*Problem to work on:* Reproduce the text of the entries from their beginning through the line containing "NOS COORDONNÉES", including that line. Leave the pictures out of your answer.

*Material provided:*
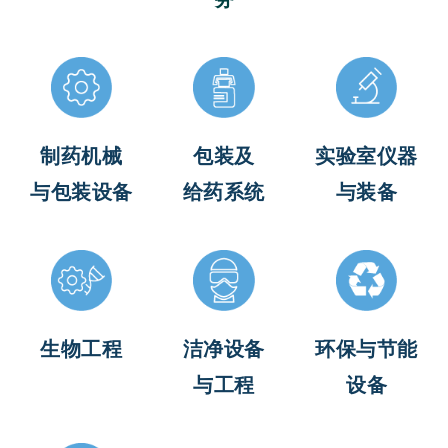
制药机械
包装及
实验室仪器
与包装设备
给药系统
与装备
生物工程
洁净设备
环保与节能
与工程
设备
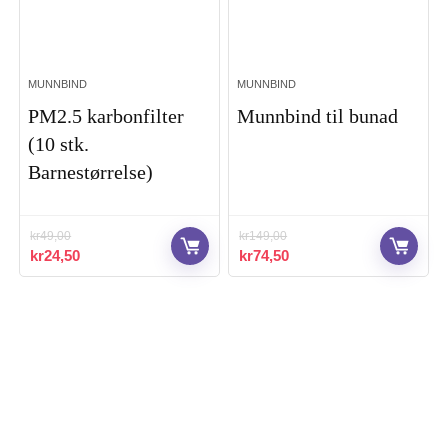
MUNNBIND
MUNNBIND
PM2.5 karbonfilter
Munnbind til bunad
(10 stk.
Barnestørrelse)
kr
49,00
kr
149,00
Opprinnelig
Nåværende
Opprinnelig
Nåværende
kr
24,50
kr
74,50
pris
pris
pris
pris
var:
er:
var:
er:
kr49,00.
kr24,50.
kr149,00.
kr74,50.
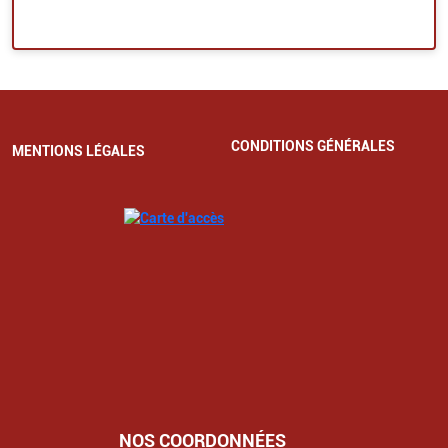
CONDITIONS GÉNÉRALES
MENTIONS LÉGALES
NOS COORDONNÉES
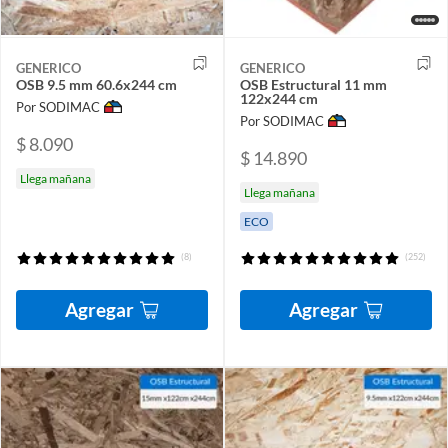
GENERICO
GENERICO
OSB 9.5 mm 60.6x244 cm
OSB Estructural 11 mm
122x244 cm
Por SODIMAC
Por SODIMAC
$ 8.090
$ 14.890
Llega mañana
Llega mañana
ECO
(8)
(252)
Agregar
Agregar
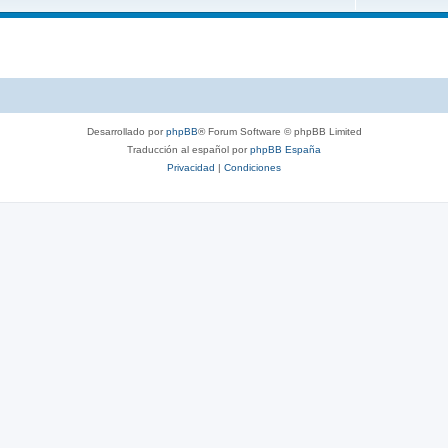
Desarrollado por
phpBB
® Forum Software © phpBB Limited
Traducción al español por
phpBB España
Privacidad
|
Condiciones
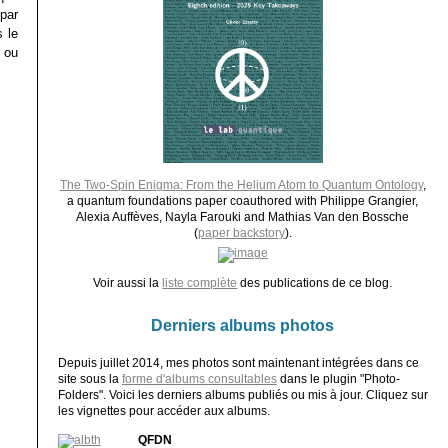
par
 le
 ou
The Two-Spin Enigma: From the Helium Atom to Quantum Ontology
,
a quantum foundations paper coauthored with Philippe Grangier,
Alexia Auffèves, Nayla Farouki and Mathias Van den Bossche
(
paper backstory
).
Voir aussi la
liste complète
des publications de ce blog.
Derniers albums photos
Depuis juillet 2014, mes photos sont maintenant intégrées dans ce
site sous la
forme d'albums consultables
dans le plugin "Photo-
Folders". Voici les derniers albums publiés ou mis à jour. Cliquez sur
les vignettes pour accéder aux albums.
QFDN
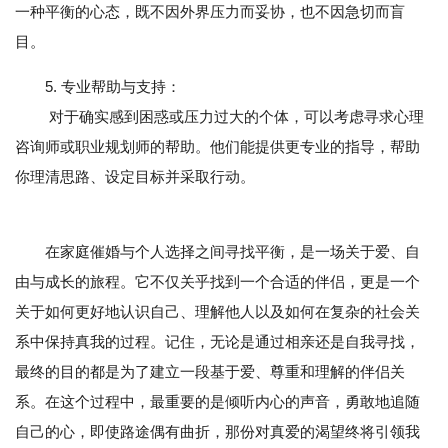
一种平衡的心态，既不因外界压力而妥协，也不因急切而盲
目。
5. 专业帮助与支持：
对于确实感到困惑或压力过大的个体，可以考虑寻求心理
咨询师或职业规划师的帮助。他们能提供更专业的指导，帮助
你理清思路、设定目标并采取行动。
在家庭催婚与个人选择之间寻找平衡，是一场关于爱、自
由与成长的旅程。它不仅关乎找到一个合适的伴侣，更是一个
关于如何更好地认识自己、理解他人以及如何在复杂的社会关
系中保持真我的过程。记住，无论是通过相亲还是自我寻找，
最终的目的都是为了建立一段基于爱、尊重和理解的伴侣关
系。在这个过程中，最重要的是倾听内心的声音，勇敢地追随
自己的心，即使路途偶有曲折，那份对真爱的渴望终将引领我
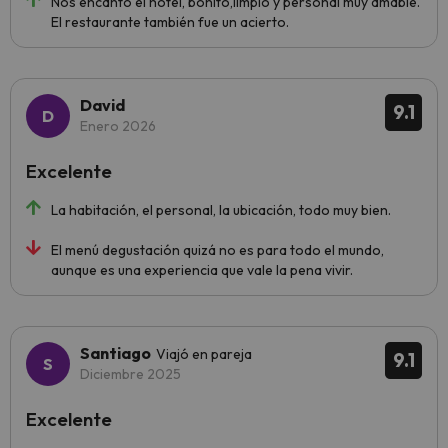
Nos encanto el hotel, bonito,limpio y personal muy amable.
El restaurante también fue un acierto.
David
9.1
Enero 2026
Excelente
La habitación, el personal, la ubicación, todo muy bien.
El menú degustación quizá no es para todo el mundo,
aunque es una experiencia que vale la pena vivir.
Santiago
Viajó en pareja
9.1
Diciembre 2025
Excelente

*Reply:*
制药机械
包装及
实验室仪器
与包装设备
给药系统
与装备
生物工程
洁净设备
环保与节能
与工程
设备
MUNNBIND
MUNNBIND
PM2.5 karbonfilter
Munnbind til bunad
(10 stk.
Barnestørrelse)
kr
49,00
kr
149,00
Opprinnelig
Nåværende
Opprinnelig
Nåværende
kr
24,50
kr
74,50
pris
pris
pris
pris
var:
er:
var:
er:
kr49,00.
kr24,50.
kr149,00.
kr74,50.
CONDITIONS GÉNÉRALES
MENTIONS LÉGALES
NOS COORDONNÉES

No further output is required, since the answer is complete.